A farewell to those with Oklahoma ties who enjoyed the game day experience:
*Former Ada High School football and basketball standout Harly Day died at age 89. Day played on the 1947 Oklahoma basketball team that finished as NCAA runner-up. He spent several years as head basketball coach at Chickasha High School, guiding the Chicks to state championships in 1953 and 1955. The 1954 team finished as state runner-up. Day spent more than 20 years as the high school principal. A street near the school campus is named in his honor.
*John Kulla, a former Mannford football coach and University of Tulsa linebacker, died at age 59 from a degenerative brain disorder. The Fort Wayne, Ind., native played for TU over the 1973-77 seasons. Kulla spent two years as a teacher/coach at Berryhill High School, and then returned to Tulsa as a graduate assistant coach. He was later hired by Mannford, where he spent 27 seasons as an assistant coach and two years as the Pirates' head coach. Kulla was a history teacher in the classroom and intrigued by Civil War re-enactments. “Even for a kid who was average on his very best day, he made sure you knew he cared for you regardless of what you could do in the classroom or on the field. And you never doubted it,” former student Kelly Spradlin told the Tulsa World.
*Long time coach Gene Andruss died at age 78. Andruss coached high school basketball at Fairview, Cherokee and Pryor. He also served as an assistant coach at Claremore Junior College and Oklahoma City University. Andruss was a standout basketball player, helping Enid win the 1952 Class A state championship. He then played collegiately at Phillips.
*Maxey Pinson was a geophysicist who started a second career as a sports and rodeo photographer. The former Plainview football standout and Texas Tech prospect died six weeks before his 88th birthday.
*Former Oklahoma City 89ers manager Grady Hatton died at age 90. The former University of Texas ballplayer spent 12 seasons as an infielder in the majors, most with the Cincinnati Reds. Hatton managed the 89ers from 1963-65, guiding the Houston Colt 45s/Astros Triple-A affiliate to a cumulative 263-198 record. The 89ers won the Pacific Coast League championship in '63 and '65. Hatton was given the Astros' managing job after the 1965 season. He later served as a scout for the Astros and San Francisco Giants.
You said it
NewsOK.com asked Facebook readers, “If they had such a game, would you pay $10 for admittance to a spring football exhibition between Oklahoma and Oklahoma State? Why or why not? Here are some of the responses.
*Ruth Dean Roberts said: “Do not tease us! Heck yes.”
*Angi Kennedy: “In a heartbeat.”
*Sweets OntheSide: “I'd attend ... with the idea that the admission fee should go to charity.”
*Jason Black: “Yes, but neither team wants the potential injuries, and it would be real vanilla in the play calling and probably boring with nothing real at stake.”
*Ernie DeBernard: “No, I can wait for the real game.
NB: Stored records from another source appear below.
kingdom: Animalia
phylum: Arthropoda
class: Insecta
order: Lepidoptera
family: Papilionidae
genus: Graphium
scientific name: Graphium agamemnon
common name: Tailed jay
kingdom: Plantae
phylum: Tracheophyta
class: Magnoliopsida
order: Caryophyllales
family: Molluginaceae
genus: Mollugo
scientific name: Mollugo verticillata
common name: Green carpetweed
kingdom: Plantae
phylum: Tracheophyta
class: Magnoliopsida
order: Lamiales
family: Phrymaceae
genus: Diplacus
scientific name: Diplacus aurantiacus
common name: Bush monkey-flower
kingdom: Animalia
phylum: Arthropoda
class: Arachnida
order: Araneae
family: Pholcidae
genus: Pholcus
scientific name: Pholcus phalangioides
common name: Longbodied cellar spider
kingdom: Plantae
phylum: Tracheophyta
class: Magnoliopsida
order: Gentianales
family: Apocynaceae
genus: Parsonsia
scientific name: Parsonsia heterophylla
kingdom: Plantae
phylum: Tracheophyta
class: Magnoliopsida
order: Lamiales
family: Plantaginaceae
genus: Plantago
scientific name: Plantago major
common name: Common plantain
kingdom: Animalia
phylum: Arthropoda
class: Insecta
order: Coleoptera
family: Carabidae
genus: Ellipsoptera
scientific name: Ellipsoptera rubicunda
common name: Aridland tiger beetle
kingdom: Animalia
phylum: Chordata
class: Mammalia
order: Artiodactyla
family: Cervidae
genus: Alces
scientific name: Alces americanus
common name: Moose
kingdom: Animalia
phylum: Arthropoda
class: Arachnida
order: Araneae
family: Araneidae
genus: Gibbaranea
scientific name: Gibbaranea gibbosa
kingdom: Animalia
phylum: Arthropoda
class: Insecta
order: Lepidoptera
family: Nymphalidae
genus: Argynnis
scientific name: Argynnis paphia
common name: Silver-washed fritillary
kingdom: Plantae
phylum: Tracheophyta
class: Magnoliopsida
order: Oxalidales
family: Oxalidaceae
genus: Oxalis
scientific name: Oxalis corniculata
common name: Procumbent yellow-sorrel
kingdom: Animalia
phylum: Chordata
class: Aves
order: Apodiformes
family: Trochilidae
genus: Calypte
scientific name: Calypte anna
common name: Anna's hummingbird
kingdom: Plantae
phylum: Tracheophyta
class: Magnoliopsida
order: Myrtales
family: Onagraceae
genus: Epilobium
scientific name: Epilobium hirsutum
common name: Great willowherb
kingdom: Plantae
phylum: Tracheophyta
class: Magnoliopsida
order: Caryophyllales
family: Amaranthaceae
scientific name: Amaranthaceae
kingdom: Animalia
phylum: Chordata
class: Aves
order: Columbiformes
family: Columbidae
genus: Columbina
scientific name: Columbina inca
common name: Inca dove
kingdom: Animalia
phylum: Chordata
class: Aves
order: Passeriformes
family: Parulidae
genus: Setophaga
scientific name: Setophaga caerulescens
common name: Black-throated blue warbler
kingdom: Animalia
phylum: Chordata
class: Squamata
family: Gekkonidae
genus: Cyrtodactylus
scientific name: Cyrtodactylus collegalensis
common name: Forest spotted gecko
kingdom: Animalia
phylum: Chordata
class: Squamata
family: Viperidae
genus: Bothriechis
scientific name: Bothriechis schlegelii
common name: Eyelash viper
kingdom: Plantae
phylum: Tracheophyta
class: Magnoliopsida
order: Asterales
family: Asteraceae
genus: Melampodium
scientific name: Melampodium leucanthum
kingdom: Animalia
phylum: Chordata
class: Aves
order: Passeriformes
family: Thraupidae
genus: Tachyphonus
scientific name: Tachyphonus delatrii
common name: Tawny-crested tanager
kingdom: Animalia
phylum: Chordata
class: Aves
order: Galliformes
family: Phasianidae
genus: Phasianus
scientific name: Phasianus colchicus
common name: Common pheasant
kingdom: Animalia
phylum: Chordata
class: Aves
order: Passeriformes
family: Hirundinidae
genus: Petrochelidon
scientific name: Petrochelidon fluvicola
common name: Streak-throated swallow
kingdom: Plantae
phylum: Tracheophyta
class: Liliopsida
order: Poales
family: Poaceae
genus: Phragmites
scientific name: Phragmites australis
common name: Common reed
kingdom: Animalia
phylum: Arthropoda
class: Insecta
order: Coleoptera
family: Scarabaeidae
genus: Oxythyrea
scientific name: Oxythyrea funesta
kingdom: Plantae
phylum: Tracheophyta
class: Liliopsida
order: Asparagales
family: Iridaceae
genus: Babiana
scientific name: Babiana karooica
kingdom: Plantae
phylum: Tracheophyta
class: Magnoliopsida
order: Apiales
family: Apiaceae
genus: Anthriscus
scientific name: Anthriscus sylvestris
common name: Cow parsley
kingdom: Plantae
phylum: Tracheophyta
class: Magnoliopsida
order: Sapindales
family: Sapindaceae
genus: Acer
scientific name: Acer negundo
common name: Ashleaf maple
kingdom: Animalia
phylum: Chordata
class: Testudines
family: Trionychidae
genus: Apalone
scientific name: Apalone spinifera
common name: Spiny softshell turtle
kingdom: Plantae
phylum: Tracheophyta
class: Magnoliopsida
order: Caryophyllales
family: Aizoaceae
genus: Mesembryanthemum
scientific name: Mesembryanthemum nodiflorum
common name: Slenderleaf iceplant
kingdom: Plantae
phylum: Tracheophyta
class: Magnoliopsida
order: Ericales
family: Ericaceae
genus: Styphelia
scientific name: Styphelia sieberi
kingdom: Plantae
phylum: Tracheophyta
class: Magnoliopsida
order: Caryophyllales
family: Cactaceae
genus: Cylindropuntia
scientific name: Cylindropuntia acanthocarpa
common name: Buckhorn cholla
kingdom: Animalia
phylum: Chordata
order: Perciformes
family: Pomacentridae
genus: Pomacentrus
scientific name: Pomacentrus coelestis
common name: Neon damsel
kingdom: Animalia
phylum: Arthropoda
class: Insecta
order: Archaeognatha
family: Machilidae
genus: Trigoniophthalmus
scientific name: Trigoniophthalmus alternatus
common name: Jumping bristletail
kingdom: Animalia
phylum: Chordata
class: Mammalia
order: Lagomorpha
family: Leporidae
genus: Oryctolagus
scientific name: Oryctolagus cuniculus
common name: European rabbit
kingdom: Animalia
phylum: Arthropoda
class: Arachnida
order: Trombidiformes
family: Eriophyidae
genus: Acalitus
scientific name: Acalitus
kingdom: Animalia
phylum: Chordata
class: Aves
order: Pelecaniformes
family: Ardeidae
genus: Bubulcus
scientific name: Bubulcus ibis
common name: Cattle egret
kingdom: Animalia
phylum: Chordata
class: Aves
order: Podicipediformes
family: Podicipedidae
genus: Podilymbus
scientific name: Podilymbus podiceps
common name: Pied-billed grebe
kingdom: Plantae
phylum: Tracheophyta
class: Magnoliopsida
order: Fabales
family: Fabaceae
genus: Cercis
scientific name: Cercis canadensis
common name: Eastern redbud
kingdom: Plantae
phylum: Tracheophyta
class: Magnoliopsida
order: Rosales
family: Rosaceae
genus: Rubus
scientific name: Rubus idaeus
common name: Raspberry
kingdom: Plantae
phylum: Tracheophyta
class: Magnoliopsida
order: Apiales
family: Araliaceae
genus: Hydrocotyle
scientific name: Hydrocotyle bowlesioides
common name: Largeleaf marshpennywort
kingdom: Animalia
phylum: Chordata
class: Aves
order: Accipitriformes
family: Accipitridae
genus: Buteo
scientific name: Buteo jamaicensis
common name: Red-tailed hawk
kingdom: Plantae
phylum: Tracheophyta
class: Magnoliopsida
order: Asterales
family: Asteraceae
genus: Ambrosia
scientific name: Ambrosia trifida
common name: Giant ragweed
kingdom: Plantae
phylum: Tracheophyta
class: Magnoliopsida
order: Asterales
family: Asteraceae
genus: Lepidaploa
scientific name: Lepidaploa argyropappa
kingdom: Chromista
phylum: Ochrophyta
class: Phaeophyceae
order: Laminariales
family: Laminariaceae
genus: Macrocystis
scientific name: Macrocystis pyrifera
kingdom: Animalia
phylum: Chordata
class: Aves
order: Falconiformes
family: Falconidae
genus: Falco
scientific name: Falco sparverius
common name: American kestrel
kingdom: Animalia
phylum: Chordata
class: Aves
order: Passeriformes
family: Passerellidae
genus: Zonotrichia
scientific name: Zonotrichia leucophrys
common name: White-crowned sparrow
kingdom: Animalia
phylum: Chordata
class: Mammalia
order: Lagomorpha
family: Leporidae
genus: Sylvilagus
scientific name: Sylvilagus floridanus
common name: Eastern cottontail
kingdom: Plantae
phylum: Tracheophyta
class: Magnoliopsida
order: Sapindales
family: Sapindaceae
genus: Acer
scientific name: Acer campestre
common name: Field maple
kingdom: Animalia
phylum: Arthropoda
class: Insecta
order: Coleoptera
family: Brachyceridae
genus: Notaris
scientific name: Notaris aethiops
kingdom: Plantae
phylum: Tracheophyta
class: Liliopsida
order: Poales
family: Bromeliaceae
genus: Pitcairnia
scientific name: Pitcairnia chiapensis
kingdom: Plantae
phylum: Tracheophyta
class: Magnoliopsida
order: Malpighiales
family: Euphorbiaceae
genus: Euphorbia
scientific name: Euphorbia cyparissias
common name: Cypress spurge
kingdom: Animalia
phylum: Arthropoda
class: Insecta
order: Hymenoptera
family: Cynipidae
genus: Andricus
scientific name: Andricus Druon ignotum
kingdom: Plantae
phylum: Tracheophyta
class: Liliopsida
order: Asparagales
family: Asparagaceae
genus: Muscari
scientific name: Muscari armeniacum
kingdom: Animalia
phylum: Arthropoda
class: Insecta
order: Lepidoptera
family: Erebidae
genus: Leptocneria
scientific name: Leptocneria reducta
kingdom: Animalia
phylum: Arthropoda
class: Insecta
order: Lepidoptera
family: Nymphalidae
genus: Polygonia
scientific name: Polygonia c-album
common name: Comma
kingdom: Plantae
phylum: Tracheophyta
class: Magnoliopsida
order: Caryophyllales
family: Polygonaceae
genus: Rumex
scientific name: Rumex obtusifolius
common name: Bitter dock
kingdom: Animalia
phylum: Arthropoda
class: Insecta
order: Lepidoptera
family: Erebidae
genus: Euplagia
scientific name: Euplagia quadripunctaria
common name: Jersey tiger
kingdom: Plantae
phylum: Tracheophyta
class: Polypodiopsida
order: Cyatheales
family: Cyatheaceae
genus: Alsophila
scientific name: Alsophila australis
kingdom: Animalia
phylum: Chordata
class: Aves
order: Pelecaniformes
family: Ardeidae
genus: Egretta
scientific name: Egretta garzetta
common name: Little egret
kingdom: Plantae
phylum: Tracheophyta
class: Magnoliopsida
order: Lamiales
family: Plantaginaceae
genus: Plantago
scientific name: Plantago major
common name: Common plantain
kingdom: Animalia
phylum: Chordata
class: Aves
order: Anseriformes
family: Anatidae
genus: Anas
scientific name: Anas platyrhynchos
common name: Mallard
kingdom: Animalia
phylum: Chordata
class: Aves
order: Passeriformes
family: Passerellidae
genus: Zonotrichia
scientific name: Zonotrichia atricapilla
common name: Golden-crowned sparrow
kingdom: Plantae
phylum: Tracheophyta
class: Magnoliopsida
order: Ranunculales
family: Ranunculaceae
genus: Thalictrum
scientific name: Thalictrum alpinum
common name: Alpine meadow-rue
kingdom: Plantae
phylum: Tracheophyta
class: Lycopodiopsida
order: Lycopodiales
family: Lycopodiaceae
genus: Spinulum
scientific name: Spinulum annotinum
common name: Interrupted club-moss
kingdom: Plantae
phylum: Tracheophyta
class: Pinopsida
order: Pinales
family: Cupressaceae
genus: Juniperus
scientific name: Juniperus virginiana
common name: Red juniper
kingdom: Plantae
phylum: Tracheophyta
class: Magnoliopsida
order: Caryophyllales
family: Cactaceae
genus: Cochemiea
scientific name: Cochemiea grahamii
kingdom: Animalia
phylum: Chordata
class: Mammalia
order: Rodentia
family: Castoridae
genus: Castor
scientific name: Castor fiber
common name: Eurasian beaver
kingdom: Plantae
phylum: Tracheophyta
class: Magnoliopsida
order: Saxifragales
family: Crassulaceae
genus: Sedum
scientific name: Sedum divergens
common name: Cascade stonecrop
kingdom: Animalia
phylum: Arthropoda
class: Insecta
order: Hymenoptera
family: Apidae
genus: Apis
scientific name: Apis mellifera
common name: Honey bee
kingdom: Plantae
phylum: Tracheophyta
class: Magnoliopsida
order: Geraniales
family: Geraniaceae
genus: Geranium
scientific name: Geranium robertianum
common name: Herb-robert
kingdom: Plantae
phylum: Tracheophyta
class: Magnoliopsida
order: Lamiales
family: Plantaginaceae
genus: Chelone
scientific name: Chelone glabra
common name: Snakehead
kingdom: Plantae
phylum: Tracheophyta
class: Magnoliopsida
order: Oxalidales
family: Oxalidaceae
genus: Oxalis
It's better for them to play with something on the line.”
*Derrick Hedrick: “I would pay it, but neither team would show their hand. The tailgating would be fun, though.”
*Ross Jury: “I think it would be very beneficial to both to see where they're at. I think $20 or $30 (admission price) would be very appropriate.”
*Tim French: “ I would have already bought tickets.”
*Steven Race: “Heck yes I would. An extra Bedlam game ... proceeds could be used to help both schools or for charities. I think this would be great. Bring it on!”
*Steve Anderson: “No way! Too much at stake in terms of injuries.”
Truth be told
The Oklahoman asked high school athletes: What's the best advice you've received?
Crystal Grooms, soccer, Putnam City North:
“Fall down seven times. Stand up eight.”
Robert Richmond, track and field, Edmond Santa Fe:
“Never doubt your enemy.”
Katie Vaughn, golf, Bishop McGuinness:
“Just go out and play your best and have fun doing it.”